The Wisconsin statute’s definition of a “real estate broker” is as follows:

“ ‘Real estate broker’ means any person * * * who:
(a) For another, and for commission, money or other thing of value, sells, exchanges, leases or rents, or offers or attempts to negotiate a sale, exchange, purchase, or rental of an interest or estate in real estate; or * * *
(2) (d) For another, and for commission, money or other thing of value, sells, exchanges, buys or rents, or offers or attempts to negotiate a sale, exchange, purchase or rental of any business, its good will, inventory, fixtures or an interest therein.” Wis. Stat. § 136.01.

This statute has been construed by the Wisconsin Supreme Court in Kemmerer v. Roscher, 9 Wis.2d 60, 100 N.W.2d 314 (1960), in which the court indicated that the burden of alleging and proving the fact of licensing rested upon the plaintiff, and that if not licensed he was barred from pursuing his remedy for recovery of commissions. See also George Nangen & Co. v. Kenosha Auto Transport Corp., 238 F.Supp. 157 (Wis.1965).

Even if plaintiff’s action here was an isolated real estate transaction recovery is still barred since the law of neither state makes exception for isolated transactions.2 See Minn.Stat.Ann. § 82.-02 and Wis.Stat. 136.01(6).

Finally, if Wisconsin law were to apply, plaintiff would be further barred from recovery by the Wisconsin statute which provides that contracts for real estate commissions are void unless in writing.

“Real estate agency contracts. (1) Every contract to pay a commission to a real estate agent or broker or to any other person for selling or buying real estate shall be void unless such contract or note or memorandum thereof describing such real estate, expressing the price for which the same may be sold or purchased, the commission to be paid and the period during which the agent or broker shall procure a buyer or seller or tenant, be in writing and be subscribed by the person agreeing to pay such commission.” Wis.Stat. § 240.10.

*1103This provision is strictly construed by the Wisconsin courts. Raskin v. Hack, 16 Wis.2d 296, 114 N.W.2d 483 (1962).

The complaint here does not allege that plaintiff was a licensed real estate broker or salesman in either Minnesota or Wisconsin at the time the alleged cause of action arose. Moreover, in the answer to requests for admissions of fact plaintiff admits that he was not a licensed real estate broker or salesman in either state. Consequently, plaintiff is barred from bringing or maintaining this action to collect commissions for the alleged sale of assets owned by the Estate of John Patterson, Mazie Patterson and Erna Patterson. The complaint does not state a redressable claim. See International Erectors, Inc. v. Wilhoit Steel Erectors & Rental Service, 400 F.2d 465 (5th Cir. 1968); Pointer v. American Oil Co., 295 F.Supp. 573 (S.D.Ind. 1969); George Nangen & Co. v. Kenosha Auto Transport Corp., supra; Albers v. Fitschen, supra; Kemmerer v. Roscher, supra.

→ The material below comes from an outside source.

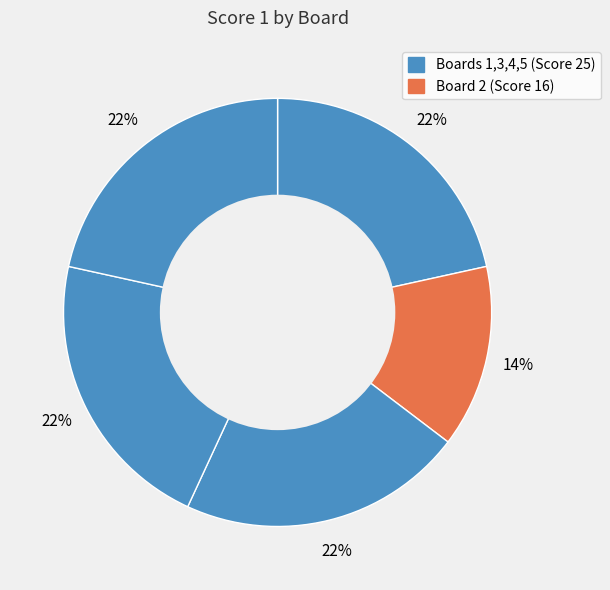

To the nearest percent, what is the difference between the largest and smallest slice percentages?

8%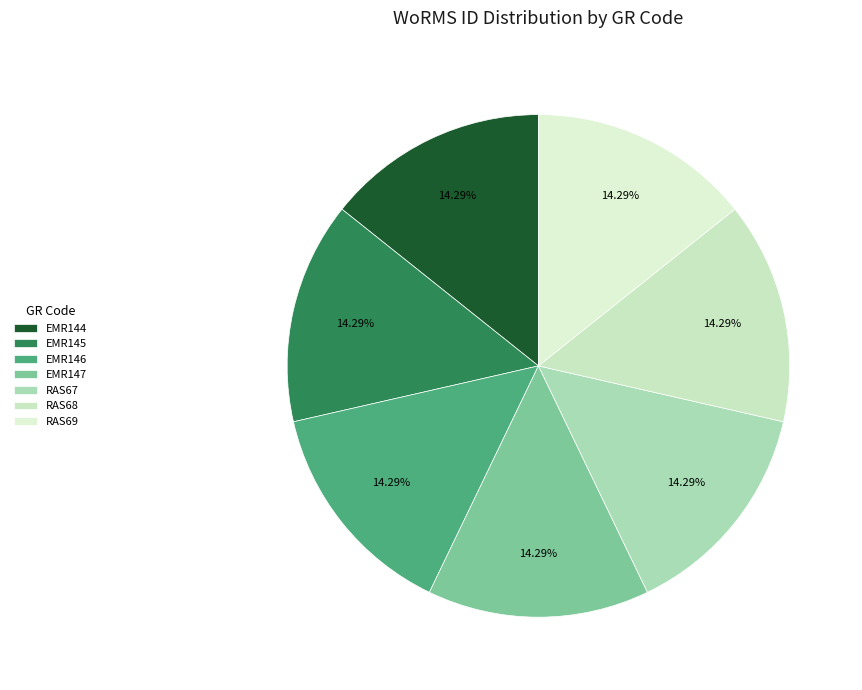

True or false: RAS68 accounts for 14% of the total.

True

Service of summons on Gerald S. Patterson is quashed and the action against all defendants is

Dismissed.

. Under the rule of Erie Railroad Company v. Tompkins, 304 U.S. 64, 58 S.Ct. 817, 82 L.Ed. 1188 (1938), federal courts are bound to apply the substantive law of the state in which the action is maintained, including that state’s conflict of laws rules. Klaxon Co. v. Stentor Electric Mfg. Co., Inc., 313 U.S. 487, 61 S.Ct. 1020, 85 L.Ed. 1477 (1941) ; Griffin v. McCoach, 313 U.S. 498, 61 S.Ct. 1023, 85 L.Ed. 1481 (1941).

. The isolated transaction exception which was a part of the Minnesota statute was repealed in 1967. Laws 1967, Chap. 78, § 1.